Law enforcement and social media
With that background in mind, it is only logical to expect that law enforcement has a presence
on the internet. Police officers represent the law to the public. Our actions influence the public’s
opinion of the law, and ultimately, their subservience to the same law that we set out to enforce. The
following principles are central to sustainable social media use among police officers.
Responsibility
Reasonableness
Foresight
Pre-meditated Themes
Applying the Principles in law enforcement: Expectations
It is essential that the individuals in charge of a function such as this understand that the social
media feature of police work is only as valuable as it is brief. Police departments need the Internet
and social media to reach the most substantial numbers of people within the shortest time spans. For
instance, a traffic department may send alerts over Twitter to Facebook to let drivers know where the
traffic flows are lighter than when there are no alerts. It helps to balance traffic flows and reduce the
severity of jams in urban cities and their typically overloaded roads at rush hour. The nature of this
form of mass communication is formal.
Break down such text alerts to the fewest possible impersonal characters. Social media users
typically seek to express themselves differently. Need to be unique when disseminating news of such a
character is uncalled for at best. Therefore, Officers in charge of traffic updates ought not to be joking
about situations when disseminating new. It is thus unprofessional to say, “Get off the interstate at the
third exit if you wanna be home this year.” Instead, it is prudent to say, “Interstate 96 gridlocked after
the third exit. Accident. Use alternative routes.” The former instance shows a lackluster police response
to an urgent crisis. Very little info has been passed. Brevity, concision, and helpfulness should guide all
alerts from police departments.
The substance of every communication on social media must reflect the values of the institution
of the police. There are other officers that use the Internet to engage with the public. Mostly, it is
senior officers in the police that have Twitter and Facebook accounts. These officers use their Twitter
handles for public relations. It is essential that every officer has the consented or normative mandate to
use social media in the name of the entire police force to do so responsibly. The only variations on the
tonal propensities depend on the context of conveying information.
Unless the officer is using social media to achieve some sanctioned mandate of the police
department, they should desist from using it while on duty. There are those officers in ranks that do
not afford them direct interaction with the public in an official capacity. The critical thing to note and
remember is that the policy directive does not tell everyone to be a faceless police officer that only
exists on social media. The must be a distinction between the conduct of an officer on social media and
the same person outside the confines of official police business. The private individual is entitled to all
the freedoms that are set out in the Constitutional Amendments. But then the expression of a police
officer is not individualistic. It is perceived as the collective apathy of the entire organization of the
police towards the citizens of the country.

Exercises →
A. According to the passage on law enforcement and social media, what three qualities should guide all alerts from police departments?
B. Write the next part of the passage on law enforcement and social media, picking up after its last sentence.
The records have nothing to do with the text on law enforcement and social media.

Dataset records →
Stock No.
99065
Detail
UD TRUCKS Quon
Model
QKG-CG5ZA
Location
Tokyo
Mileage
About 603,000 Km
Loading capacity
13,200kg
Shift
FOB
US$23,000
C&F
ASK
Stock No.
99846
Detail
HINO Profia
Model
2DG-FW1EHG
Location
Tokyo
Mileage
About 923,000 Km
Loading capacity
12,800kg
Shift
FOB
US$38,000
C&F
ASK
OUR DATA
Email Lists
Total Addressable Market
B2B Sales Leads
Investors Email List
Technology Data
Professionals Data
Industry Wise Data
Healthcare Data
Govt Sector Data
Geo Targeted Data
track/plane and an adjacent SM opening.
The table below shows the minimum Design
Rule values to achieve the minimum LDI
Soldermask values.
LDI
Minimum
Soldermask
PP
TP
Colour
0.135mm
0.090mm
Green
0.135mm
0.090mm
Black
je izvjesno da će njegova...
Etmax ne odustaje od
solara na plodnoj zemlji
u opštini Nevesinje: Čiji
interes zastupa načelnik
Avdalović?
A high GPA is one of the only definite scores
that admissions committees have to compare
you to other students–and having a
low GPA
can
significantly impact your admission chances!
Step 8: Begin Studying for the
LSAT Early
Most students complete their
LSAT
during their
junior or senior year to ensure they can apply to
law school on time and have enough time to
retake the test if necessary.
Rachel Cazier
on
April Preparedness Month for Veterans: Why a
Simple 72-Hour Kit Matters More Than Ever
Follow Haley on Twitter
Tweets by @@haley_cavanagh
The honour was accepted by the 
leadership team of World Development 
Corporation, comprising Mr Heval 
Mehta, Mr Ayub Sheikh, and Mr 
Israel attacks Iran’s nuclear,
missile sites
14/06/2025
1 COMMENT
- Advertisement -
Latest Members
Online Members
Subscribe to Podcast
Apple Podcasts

Responses to the exercise →
A. Brevity, concision, and helpfulness.

B.
Maintain protocol on all interactions carried out or recorded on social media. Community
outreach programs and policing initiative rely on the image that the police officers in that particular
jurisdiction portray. Police officers that use social media while still associating themselves with force
demean those efforts. For instance, it is detrimental to an outreach program if an officer films another
forcefully (and hopefully legally) subduing a citizen during an arrest. Such a clip would go viral, but
then it is very likely that it will antagonize the public and the officer in that jurisdiction. The instruction
in this principle is that every officer in this jurisdiction should keep in mind that their actions do not
just reflect on their personal dispositions, but on the entire profession as well. Police officers are the
personification of the law. There is a lot of historical antagonism; tensions, which the present advances
in ICT, make more obvious through social media. Inter-class disparities based on race and economic
positions are made worse by broadcasted ignominy by police officers. Therefore, maintaining protocol
(thematic protocol, not necessarily word for word compliance since social media exists to accentuate
the individuality of its users) is paramount to ensuring that we, the police, do not inflame an already
socially fractured society further.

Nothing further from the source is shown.